Conservative blogger and journalist with a passion for politics, sports and family
Dean Barnett writes in the Weekly Standard about the “Lopsided Netroots,” an analysis of why there’s no YearlyKos on the right. (Hat tip to Allen Roth.) It’s a question that Mark Tapscott and Patrick Ruffini addressed last month, and one I remarked on more than once.
It’s no secret that Dean and I don’t see eye to eye when it comes to activism vs. punditry in the blogosphere. My criticism of him back in May sparked a full-fledged fight among several friends on the right. Dean’s latest piece rehashes some of those same themes.
Some people on the right fear that the left has developed an insurmountable advantage in harnessing the power of the Internet. While the Daily Kos, YearlyKos, and other bastions of online liberalism have clearly become power players, conservatives have no comparable entities. The right-wing blogosphere doesn’t hold conventions, doesn’t win the attention of candidates, and more important, doesn’t move voters the way the progressive blogosphere does. The progressive blogosphere is a hotbed of activism; the most prominent outposts of the right-wing blogosphere stick to punditry.

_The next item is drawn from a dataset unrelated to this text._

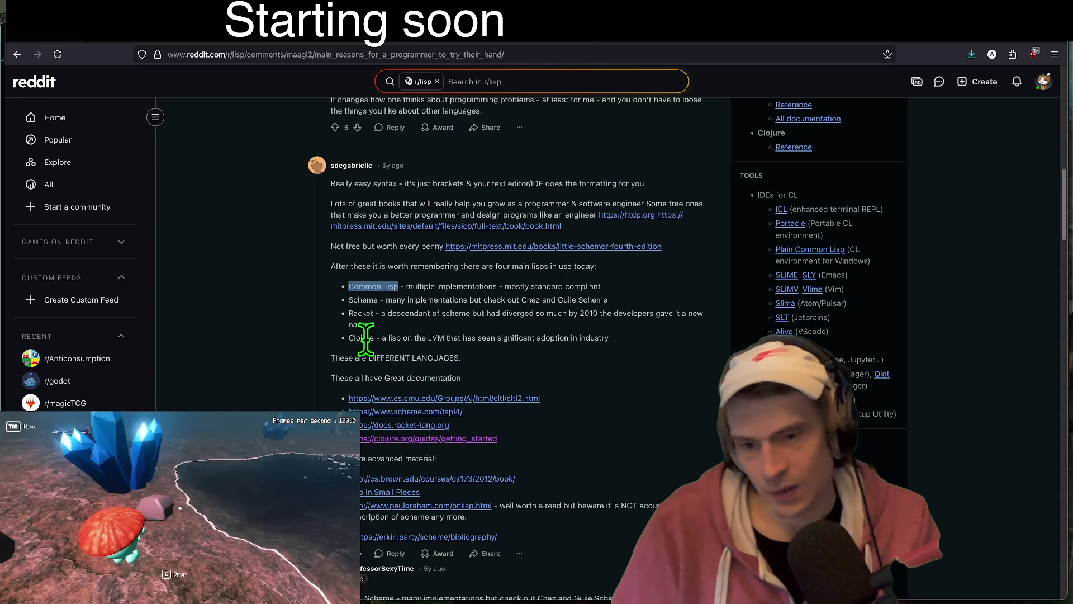
pyautogui.rightClick(367, 337)
pyautogui.click(935, 349)
pyautogui.scroll(-1, 644, 509)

Without getting into the reasons why we don’t have a YearlyKos of our own — however, we do have the Defending the American Dream Summit and Washington Briefing coming up in a few weeks — I will instead take issue with Dean’s narrow view of the rightosphere. He quotes two bloggers, Glenn Reynolds of Instapundit and Scott Johnson of Power Line, about their views on the differences between conservative and liberal bloggers. Nothing against Glenn or Scott, but anyone who reads either one of their blogs knows they’re devoted to punditry, not activism.

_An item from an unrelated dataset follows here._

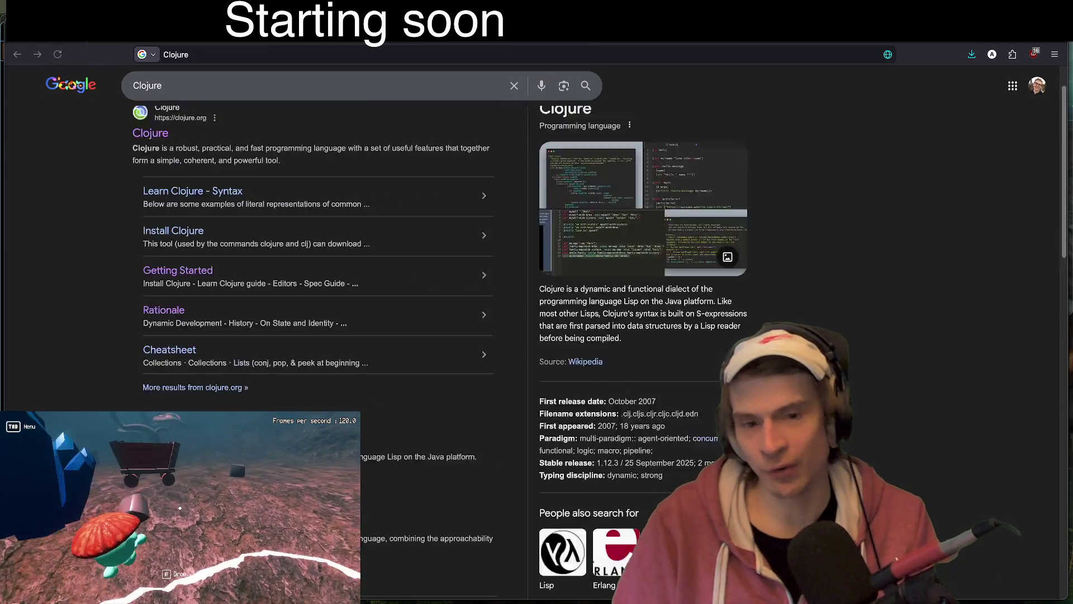
pyautogui.scroll(1, 197, 232)
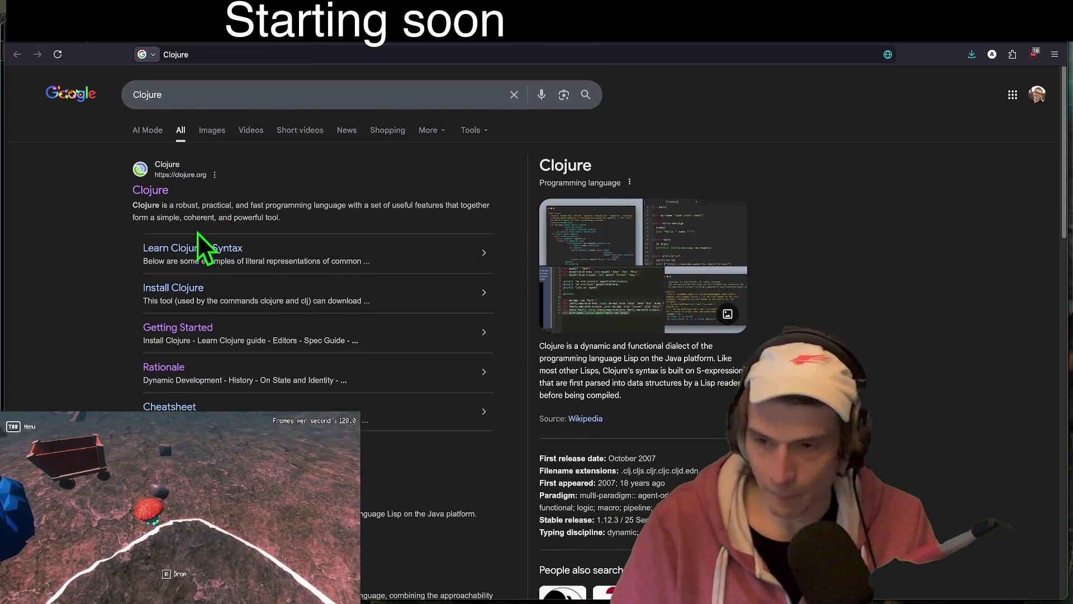
pyautogui.press('alt+Left')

It’s too bad Dean didn’t quote his fellow Townhall blogger Ruffini, who has written extensively on this topic and has reminded us that we can’t just look at blogs when we’re talking about the online right. High-traffic conservative sites such as WorldNetDaily, NewsMax and Free Republic were amassing traffic years before anyone had heard of Markos Moulitsas and Jerome Armstrong. The problem is they didn’t evolve.
I’d also question Dean’s belief that the liberals are devoted solely to electing Democrats regardless of their ideological perspective. I don’t buy it.

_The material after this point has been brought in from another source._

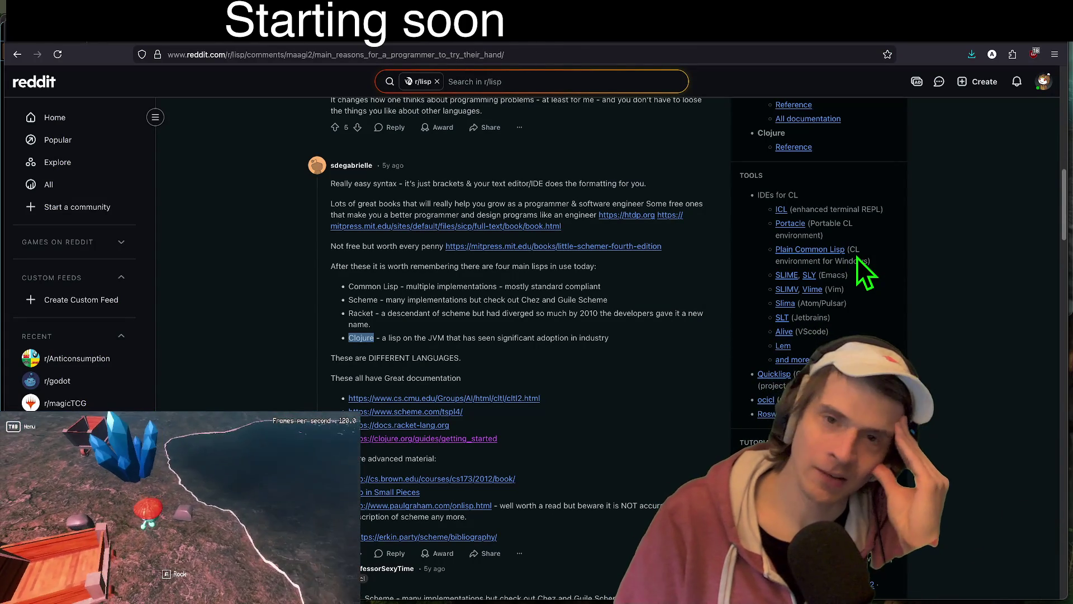
pyautogui.press('ctrl+Tab')
pyautogui.press('alt+Tab')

Contrary to popular belief, the Netroots aren’t particularly liberal. Opposition to the Iraq war aside, they’re nonideological. They will happily support centrists like Virginia’s Jim Webb or Montana’s Jon Tester so long as those centrists are “proud” Democrats.
That may have been the case in 2006 when Democrats were in the minority in both the House and Senate, but I don’t think it holds true today. Take the recent debate over terrorist surveillance. It was Markos who called the Democrats who voted with Republicans on FISA “cowards.” That debate promises to be one of the biggest in Congress this fall and it could set the tone for which Democrats face liberal primary challengers next year. Liberal blogger Matt Stoller at Open Left has gone so far as to launch a campaign to “tighten the leash” on Blue Dog Democrats.
So what does this all mean? I agree that our most popular conservative bloggers on the right are devoted to punditry. But I also believe that people like Dean Barnett, who occupies a prominent place on Hugh Hewitt’s blog, can do something about it. If he doesn’t want to, then others will fill that void. You have to look no further than TechRepublican to see it’s already happening.